Marriage

MARRIAGE MEANS CHANGE

Any new situation, even wedded bliss, creates the stress that’s a natural part of change. Understanding that you and your new spouse need time to adjust to these changes is an important tool. Habits that you thought were endearing may now drive you to distraction. It’s important to be flexible and to learn how to flow with the changes and problems that may arise. Communication is perhaps the most essential tool in a successful marriage. Keep the lines of communication open between you and your spouse.

TAKE TIME FOR YOURSELF

Joined in marriage does not mean joined at the hip. Although it’s tempting the first few months to spend all your spare time together, remember that you’re still two different people and you need to make time for yourself. Whether it’s a night out with the girls, or an hour alone to good book, find something to do for yourself.

FIGHTING FAIR

Arguments are inevitable. How you handle them is critical. Remember to use “I” messages. Instead of saying, “You hurt my feelings when you went bowling without me!” try “I felt hurt when you left without me.” Sharing feelings instead of blaming helps keep the discussion on track.

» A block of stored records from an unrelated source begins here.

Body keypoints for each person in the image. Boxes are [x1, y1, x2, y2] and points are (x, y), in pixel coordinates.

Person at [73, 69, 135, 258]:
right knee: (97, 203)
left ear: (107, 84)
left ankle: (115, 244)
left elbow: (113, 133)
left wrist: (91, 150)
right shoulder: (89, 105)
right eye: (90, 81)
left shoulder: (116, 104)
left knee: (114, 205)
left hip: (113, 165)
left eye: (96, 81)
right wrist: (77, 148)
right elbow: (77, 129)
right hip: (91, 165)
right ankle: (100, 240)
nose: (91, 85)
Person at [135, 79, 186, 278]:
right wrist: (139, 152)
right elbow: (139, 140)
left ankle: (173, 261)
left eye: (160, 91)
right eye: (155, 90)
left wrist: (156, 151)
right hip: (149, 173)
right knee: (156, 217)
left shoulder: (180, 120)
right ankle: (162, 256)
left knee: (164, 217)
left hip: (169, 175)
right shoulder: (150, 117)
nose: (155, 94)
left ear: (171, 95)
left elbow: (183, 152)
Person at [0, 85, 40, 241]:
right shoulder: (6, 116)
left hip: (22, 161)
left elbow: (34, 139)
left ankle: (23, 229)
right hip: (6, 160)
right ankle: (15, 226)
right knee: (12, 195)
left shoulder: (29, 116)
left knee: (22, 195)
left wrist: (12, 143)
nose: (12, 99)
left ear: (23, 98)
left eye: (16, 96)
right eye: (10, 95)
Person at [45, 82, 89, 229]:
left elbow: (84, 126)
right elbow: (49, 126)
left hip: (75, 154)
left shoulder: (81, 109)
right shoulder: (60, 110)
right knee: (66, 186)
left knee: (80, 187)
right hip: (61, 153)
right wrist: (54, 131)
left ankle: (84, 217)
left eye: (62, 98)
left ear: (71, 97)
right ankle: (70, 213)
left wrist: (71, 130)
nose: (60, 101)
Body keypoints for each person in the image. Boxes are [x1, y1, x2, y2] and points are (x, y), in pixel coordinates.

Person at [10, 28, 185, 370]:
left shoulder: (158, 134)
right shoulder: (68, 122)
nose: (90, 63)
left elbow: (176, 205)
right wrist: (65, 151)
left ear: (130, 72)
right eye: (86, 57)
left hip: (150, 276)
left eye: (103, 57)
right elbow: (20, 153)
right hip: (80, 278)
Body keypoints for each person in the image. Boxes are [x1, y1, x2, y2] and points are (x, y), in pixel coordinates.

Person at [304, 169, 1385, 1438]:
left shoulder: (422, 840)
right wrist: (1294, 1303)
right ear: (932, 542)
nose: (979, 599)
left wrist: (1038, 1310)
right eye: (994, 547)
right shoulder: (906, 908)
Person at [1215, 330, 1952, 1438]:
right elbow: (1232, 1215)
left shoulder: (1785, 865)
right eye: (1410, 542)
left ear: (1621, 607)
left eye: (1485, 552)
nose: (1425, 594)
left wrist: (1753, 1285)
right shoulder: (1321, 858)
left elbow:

Try to keep your words positive, even when you’re upset. Try “I’m less likely to worry if you call when you aren’t going to make dinner” instead of “If you would have just picked up the phone and dialed, I wouldn’t be so angry.”

Use reflective listening. After your spouse airs his feelings, try to repeat back exactly what he said. You will have to really listen to him to do this and he will feel that he is heard.

COMPROMISE

Compromise does not mean that neither of you gets your way. Finding a middle ground where you are both happy is the goal.

If you both feel strongly about something, take turns explaining why you feel the way you do. Understanding the other point of view makes compromise more workable.

QUALITY TIME

It’s easy to assume that once you’re married, dating is no longer necessary. Part of what nurtured the love between you before you went to the altar was the special time you spent together eating out, seeing movies and spending quality time alone. This is especially important if there are children in your home or you have equally demanding careers. Make time for regular quality time together whether it’s once a week or once a month.